» Aim of the task
Rewrite the records from the start through the line containing "Santé mentale et", replacing "granit" with "marbre" and leaving everything else unchanged.

#### Supplied material ####

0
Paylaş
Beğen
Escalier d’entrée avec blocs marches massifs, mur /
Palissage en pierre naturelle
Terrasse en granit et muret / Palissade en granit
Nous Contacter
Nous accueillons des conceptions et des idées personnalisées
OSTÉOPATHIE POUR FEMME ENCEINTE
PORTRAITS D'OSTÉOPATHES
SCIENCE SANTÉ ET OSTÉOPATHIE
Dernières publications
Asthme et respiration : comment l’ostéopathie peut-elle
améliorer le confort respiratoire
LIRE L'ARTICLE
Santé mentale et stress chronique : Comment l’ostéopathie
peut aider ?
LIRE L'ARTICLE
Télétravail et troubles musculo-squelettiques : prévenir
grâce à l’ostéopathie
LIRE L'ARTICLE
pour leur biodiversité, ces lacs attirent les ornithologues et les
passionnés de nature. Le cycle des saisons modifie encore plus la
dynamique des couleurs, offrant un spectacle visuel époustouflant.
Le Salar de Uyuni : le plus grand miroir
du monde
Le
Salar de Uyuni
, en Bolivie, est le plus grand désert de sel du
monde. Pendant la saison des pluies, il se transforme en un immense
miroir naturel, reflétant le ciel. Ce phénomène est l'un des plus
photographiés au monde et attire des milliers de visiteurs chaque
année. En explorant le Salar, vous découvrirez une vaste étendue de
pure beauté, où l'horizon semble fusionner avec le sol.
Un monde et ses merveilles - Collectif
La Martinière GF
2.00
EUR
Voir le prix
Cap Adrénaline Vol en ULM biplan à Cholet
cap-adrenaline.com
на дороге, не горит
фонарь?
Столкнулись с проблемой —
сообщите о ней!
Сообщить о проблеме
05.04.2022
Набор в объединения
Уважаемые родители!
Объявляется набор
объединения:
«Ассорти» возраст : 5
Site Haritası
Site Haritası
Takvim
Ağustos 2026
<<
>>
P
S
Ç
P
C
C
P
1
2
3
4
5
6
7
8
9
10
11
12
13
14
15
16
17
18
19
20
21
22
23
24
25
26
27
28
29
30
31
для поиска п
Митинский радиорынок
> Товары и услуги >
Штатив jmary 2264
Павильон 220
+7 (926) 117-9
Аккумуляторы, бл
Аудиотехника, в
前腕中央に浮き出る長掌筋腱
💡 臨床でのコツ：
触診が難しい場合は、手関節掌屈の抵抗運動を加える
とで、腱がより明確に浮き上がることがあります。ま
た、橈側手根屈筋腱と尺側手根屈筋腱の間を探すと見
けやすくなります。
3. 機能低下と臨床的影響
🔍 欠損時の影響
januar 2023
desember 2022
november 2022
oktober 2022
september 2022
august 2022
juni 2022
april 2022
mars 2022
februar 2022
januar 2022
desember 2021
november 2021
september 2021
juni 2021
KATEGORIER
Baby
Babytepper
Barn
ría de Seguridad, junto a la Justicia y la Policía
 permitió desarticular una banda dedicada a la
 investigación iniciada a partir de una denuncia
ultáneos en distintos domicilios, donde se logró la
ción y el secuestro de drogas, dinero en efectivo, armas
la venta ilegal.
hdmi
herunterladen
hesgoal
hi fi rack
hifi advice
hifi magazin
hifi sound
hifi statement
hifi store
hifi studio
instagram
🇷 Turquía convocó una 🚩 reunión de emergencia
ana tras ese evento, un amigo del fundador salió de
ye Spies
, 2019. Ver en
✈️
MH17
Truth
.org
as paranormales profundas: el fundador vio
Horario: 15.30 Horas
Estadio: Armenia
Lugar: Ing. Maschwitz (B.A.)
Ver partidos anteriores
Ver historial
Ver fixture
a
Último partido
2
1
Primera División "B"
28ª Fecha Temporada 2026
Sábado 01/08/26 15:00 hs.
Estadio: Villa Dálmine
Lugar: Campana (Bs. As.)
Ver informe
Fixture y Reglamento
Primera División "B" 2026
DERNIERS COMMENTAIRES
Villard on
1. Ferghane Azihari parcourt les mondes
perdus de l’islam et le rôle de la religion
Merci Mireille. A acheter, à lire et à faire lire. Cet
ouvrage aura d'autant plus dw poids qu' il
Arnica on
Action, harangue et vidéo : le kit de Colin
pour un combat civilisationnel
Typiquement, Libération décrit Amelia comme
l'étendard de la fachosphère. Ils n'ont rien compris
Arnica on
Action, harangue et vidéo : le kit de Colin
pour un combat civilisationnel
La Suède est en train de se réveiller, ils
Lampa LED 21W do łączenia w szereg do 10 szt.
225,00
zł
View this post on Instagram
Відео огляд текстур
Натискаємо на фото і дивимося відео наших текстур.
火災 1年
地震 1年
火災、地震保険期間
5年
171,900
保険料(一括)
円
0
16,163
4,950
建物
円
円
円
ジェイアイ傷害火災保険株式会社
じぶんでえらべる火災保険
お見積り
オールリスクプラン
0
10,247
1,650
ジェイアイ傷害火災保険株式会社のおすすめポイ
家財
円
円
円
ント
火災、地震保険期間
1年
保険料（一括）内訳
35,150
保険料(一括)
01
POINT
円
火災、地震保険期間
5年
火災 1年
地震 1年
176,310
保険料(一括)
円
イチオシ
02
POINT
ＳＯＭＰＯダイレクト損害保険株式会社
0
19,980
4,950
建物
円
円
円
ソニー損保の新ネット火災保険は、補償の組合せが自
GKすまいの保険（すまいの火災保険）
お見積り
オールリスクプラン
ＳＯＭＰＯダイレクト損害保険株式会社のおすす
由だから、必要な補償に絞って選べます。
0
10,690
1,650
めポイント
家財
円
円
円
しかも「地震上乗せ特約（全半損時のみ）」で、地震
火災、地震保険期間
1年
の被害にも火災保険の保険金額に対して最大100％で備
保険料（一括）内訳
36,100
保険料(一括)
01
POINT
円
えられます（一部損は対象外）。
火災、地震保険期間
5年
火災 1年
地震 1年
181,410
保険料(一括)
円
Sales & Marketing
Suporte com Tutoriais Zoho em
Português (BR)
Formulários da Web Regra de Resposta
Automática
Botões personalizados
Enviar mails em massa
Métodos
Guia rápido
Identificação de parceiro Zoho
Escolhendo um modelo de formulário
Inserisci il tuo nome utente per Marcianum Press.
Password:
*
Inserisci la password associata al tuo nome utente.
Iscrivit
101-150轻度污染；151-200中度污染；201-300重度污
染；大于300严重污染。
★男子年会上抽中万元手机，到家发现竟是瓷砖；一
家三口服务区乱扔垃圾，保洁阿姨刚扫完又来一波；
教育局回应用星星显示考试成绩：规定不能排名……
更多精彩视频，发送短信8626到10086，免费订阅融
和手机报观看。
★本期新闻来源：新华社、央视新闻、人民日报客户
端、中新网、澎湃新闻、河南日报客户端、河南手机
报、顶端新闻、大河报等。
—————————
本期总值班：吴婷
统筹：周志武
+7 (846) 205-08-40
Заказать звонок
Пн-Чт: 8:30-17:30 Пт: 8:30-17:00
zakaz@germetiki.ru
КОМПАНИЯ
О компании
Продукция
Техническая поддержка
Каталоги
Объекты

####

» Output
0
Paylaş
Beğen
Escalier d’entrée avec blocs marches massifs, mur /
Palissage en pierre naturelle
Terrasse en marbre et muret / Palissade en marbre
Nous Contacter
Nous accueillons des conceptions et des idées personnalisées
OSTÉOPATHIE POUR FEMME ENCEINTE
PORTRAITS D'OSTÉOPATHES
SCIENCE SANTÉ ET OSTÉOPATHIE
Dernières publications
Asthme et respiration : comment l’ostéopathie peut-elle
améliorer le confort respiratoire
LIRE L'ARTICLE
Santé mentale et stress chronique : Comment l’ostéopathie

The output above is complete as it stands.